• Passage provided:
*-*-*

Philip Ball plunges into a chronicle of the subcontinent’s human and environmental histories.
The Indian novelist Amitav Ghosh remarked on a singular cultural gap in his 2016 book The Great Derangement. Environment and climate, he noted, are almost completely ignored in contemporary literary fiction — at precisely the moment they have become major agents of social and political transformation. The same might be said of much twentieth-century historical scholarship: the narratives tend to focus on issues such as urbanization, migration and identity. Now, in his stimulating, urgent Unruly Waters, historian Sunil Amrith strives to redress that imbalance.
His focus is the Indian subcontinent, dominated by the monsoon, climate extremes and the great Himalayan rivers, such as the Indus, Ganges and Brahmaputra. It’s a tale of drought, flooding, famine, water management and mismanagement — and, looming over all these today, the uncertain consequences of climate change. Water, Amrith shows, infuses Indian culture, influencing political and economic stability, creating inequality and hardship, and acquiring a symbolic charge. (This is evident, for instance, in both Mehboob Khan’s 1957 cinematic epic Mother India and the environmental activism of writer Arundhati Roy.)
Much of India’s recent history of water resources is a tale of how they were handled under British rule. During the drought-induced famine of 1873–74 in Bihar, in the northeast, the government imported rice from Burma (now Myanmar) and averted crisis. But in 1876–78, the British Raj’s response to a drought on the Deccan Plateau and in northwest India was woeful in terms of both preparatory measures and famine relief. Amrith’s judgement on this imperial legacy is strikingly relevant today. As he puts it, the Raj effectively undermined local resilience by allowing capitalistic and free-market practices such as taxes on land and produce, and insisting on open markets that drew food away from where it was most needed.
The British colonial governors were convinced that they could engineer Indian modernity. Between 1885 and 1940, the government built a network of irrigation canals in the Punjab to turn “waste” land into cropland, creating prosperous “canal colonies” such as the Chenab settlement. These hydro-engineering schemes altered India’s economic landscape while producing a winner-takes-all scenario. “The control of water as well as control of credit concentrated land in fewer hands,” further disenfranchising the rural poor, Amrith writes.
This is just one demonstration of how water management demands holistic thinking. Rivers and waterways do not abide by political borders. The 1947 partition, in which the subcontinent was summarily split into India and Pakistan by the withdrawing British, divided the waters as well as the land and the population. Disputes between the two nations about control of the Indus were among the earliest ‘water wars’ on the subcontinent, which persist today. Several stem from huge hydro-engineering projects planned for rivers in the Himalayan regions of India, Nepal, Bhutan and Pakistan, which would create 400 dams — roughly 1 every 32 kilometres. China, too, has a major stake in this game, with its plans to dam the Tibetan headwaters of the Brahmaputra.
Unruly Waters is an interesting counterpart to studies of water’s role in the history of China (my own included). There are as many contrasts as similarities. India does not have quite the stark wet south–dry north climatic division seen in China; nor are its rivers so strategic for trade and conquest. Rather, India’s situation shaped its prospects: it is flanked by concave coasts and, after 1869, was accessible from Europe through the Suez Canal. China’s climate is also less in thrall to monsoon conditions.

*-*-*

• Data under study:
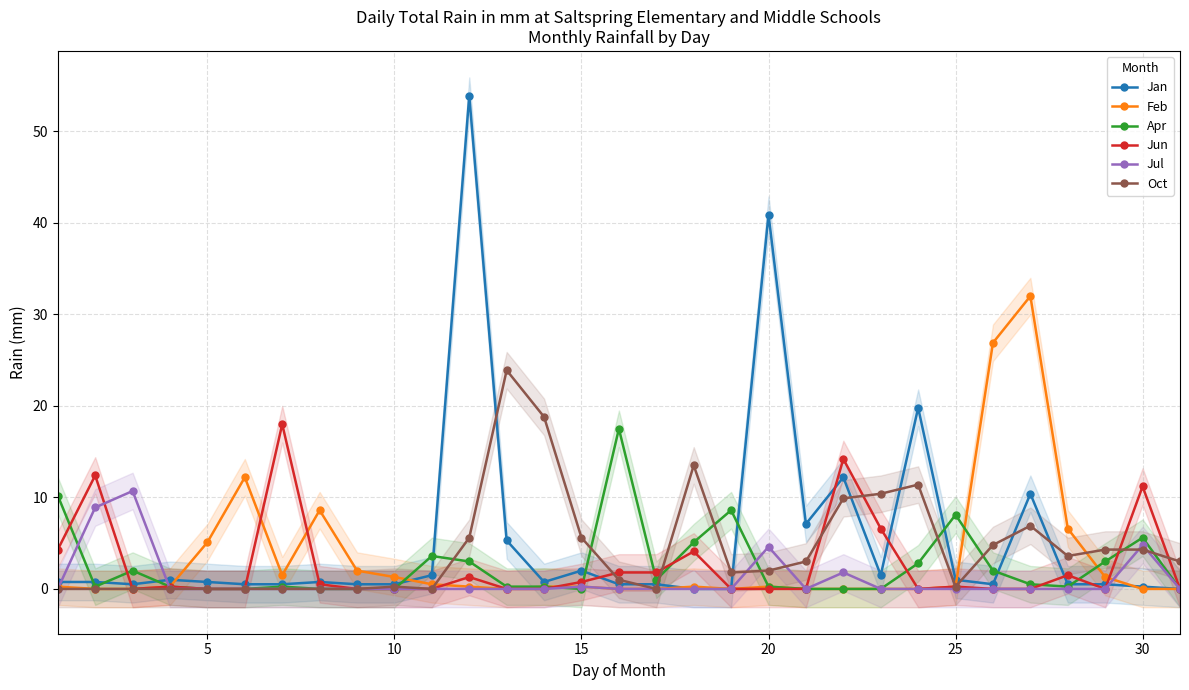

What is the maximum value for Oct?

23.9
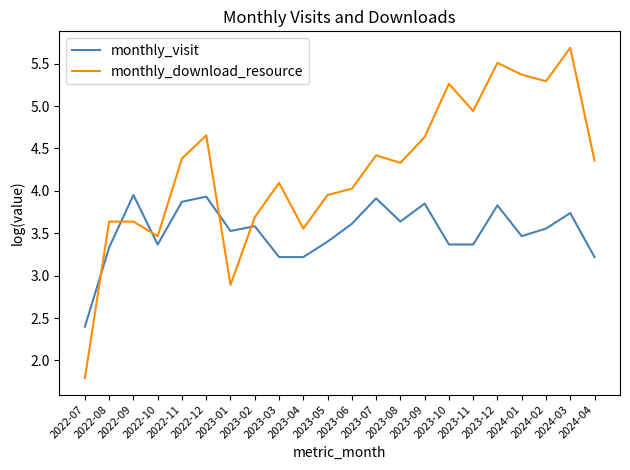

What position from the right is 2024-02?

3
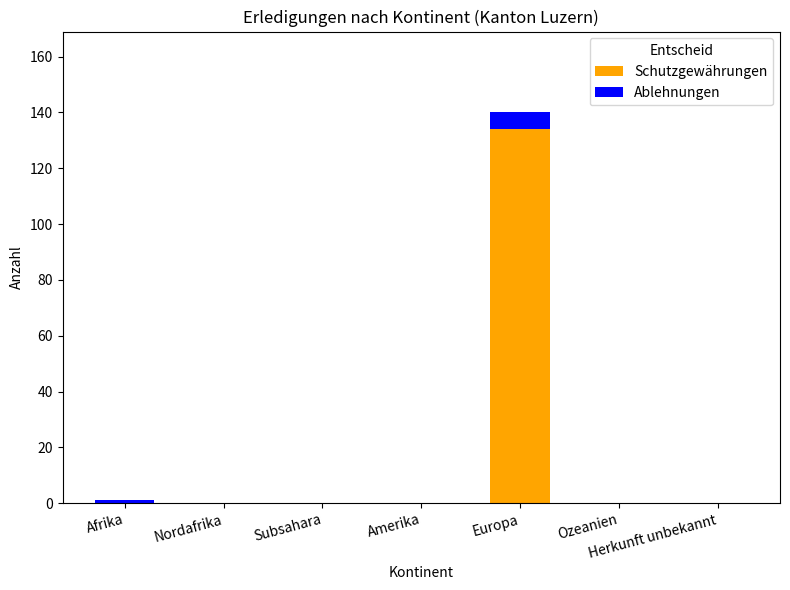

Which category has the highest value in the Schutzgewährungen series?

Europa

*-*-*

• Job item A:
Answer from the Unruly Waters review:
(i) In what year was The Great Derangement published?
(ii) During which famine did the government import rice from Burma?
(iii) How many dams would the planned Himalayan hydro-engineering projects create?
• Job item B: In the records, change "category" to "group" in the lines from the one containing "What position from the right is 2024-02?" up to and including the last line of the records, keeping everything else identical, and give only those lines. Leave the pictures out.
The records bear no relation to the Unruly Waters review.

• Solution A:
(i) 2016
(ii) The drought-induced famine of 1873–74 in Bihar
(iii) 400

• Solution B:
What position from the right is 2024-02?

3

Which group has the highest value in the Schutzgewährungen series?

Europa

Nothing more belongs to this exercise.